Aarau

Die Bahn ist auch ohne Spiegel sicher

Die WSB ist auch mit eingeklappten Rückspiegeln sicher unterwegs. Foto: az

Die WSB ist auch mit eingeklappten Rückspiegeln sicher unterwegs. Foto: az

Der Regierungsrat erachtet den Betrieb der Wynen- und Suhrentalbahn als vorschriftsgemäss. In der Vergangenheit sorgten die Rückspiegel für einige Schlagzeilen.

Die Triebwagen der Wynen- und Suhrentalbahn (WSB) müssen laut einer Weisung der Betriebsleitung auf dem neuen Trassee zwischen Suhr und Aarau die Rückspiegel einklappen. Darin hat der Oftringer EVP-Grossrat Martin Bhend, ein ehemaliger Lokführer, ein erhebliches Sicherheitsrisiko gesehen. Er argwöhnte, bei der Planung und dem Bau der neuen Gleise sei einiges schief gelaufen und reichte deshalb eine Interpellation im Kantonsparlament ein.

Mit seinen ausführlich geschilderten Gefahrenszenarios konnte er eine Mehrheit im Grossen Rat derart aufrütteln, dass dieser seinen Vorstoss am 15. März als dringlich erklärte und mit 84 Stimmen überwies.

Inzwischen hat sich die Interpellation als Sturm im Wasserglas erwiesen. Die Wynen- und Suhrentalbahn, so hält der Regierungsrat in seiner Antwort ausdrücklich fest, ist auch mit eingeklappten Rückspiegeln absolut sicher unterwegs.

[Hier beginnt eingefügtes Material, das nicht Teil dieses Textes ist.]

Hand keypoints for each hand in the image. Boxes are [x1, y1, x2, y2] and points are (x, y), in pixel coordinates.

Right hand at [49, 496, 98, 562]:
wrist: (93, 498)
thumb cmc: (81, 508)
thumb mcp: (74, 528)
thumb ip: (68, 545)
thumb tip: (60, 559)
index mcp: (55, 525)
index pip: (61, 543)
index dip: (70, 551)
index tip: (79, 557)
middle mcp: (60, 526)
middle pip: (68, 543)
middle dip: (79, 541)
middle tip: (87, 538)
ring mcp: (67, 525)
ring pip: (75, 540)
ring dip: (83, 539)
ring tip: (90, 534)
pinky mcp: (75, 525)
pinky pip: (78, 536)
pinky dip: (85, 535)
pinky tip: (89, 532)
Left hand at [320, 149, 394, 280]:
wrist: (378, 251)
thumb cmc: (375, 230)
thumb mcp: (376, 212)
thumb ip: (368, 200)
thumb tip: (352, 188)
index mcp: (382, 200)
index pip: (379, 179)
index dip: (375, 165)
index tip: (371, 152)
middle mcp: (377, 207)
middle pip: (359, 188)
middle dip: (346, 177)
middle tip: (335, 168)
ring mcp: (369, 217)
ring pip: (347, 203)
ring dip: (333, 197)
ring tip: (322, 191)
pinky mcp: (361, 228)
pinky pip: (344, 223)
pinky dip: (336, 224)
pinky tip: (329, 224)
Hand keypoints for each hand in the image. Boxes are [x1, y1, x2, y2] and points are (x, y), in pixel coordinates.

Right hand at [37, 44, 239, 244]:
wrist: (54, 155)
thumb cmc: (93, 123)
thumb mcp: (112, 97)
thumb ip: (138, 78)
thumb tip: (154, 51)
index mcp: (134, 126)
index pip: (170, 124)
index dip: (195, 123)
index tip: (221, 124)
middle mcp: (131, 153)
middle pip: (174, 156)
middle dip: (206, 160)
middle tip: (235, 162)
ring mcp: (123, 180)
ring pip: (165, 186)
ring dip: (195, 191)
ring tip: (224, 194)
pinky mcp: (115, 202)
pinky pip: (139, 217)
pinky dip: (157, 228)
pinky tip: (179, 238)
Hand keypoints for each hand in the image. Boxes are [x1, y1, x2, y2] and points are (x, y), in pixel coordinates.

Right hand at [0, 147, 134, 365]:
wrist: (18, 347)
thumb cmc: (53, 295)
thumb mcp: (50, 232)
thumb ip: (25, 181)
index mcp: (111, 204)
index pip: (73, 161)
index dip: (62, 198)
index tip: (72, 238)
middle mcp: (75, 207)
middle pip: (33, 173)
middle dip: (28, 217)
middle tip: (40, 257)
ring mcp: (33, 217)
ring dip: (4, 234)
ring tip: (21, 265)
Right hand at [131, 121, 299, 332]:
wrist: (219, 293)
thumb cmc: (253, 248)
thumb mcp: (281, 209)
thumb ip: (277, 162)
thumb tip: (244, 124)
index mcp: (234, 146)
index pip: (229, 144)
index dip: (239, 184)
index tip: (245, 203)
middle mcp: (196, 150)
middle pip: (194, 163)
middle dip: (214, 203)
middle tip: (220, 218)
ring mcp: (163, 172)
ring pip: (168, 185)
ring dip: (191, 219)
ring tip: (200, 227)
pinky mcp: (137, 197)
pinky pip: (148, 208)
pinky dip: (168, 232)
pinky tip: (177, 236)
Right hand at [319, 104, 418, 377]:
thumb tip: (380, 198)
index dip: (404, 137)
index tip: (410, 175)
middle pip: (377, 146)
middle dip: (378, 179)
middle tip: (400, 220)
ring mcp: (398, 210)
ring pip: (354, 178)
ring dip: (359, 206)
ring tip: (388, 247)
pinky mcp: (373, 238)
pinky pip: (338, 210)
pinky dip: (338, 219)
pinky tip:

Zu den Fakten: Die Dimensionierung von Eisenbahnanlagen ist im Eisenbahngesetz sowie in den Ausführungsbestimmungen zur Eisenbahnverordnung exakt geregelt. Diese Bestimmungen wurden beim Bau des neuen Trassees in allen Teilen eingehalten. Die detaillierten Projektpläne, so schreibt der Regierungsrat, seien am 2. April 2008 vom Bundesamt für Verkehr (BAV) genehmigt und die fertige Anlage vor der Inbetriebnahme von einem Sachverständigen bezüglich der Einhaltung der festgelegten Abstände und Abmessungen kontrolliert worden. Ein Kreuzen von zwei Zügen sei auch mit ausgeklappten Spiegeln gefahrlos möglich, der Abstand zwischen den Spiegeln betrage immerhin 24 Zentimeter.

Spiegel nicht sicherheitsrelevant

Rückspiegel, hält der Regierungsrat fest, seien im Bahnbetrieb nur auf den Bahnhöfen nötig. Auf der offenen Strecke brauche man sie nicht. Das würden Beispiele von anderen Schweizer Schmalspurbahnen belegen, die mit eingeklappten Spiegeln fahren würden. Bei einigen dieser Bahnen würden die Spiegel ab einer Geschwindigkeit von 5km/h sogar automatisch eingeklappt.

Laut Auskunft der WSB habe die neue Situation zwischen Buchs und Suhr mit Gegenverkehr zu Verunsicherungen beim Lokpersonal geführt, deshalb habe man die Weisung erlassen, die Spiegel einzuklappen. Die Bahnbetreiberin sehe zudem keine Notwendigkeit darin, die Rückspiegel bei Geschwindigkeiten von 80 km/h «im Wind» zu belassen.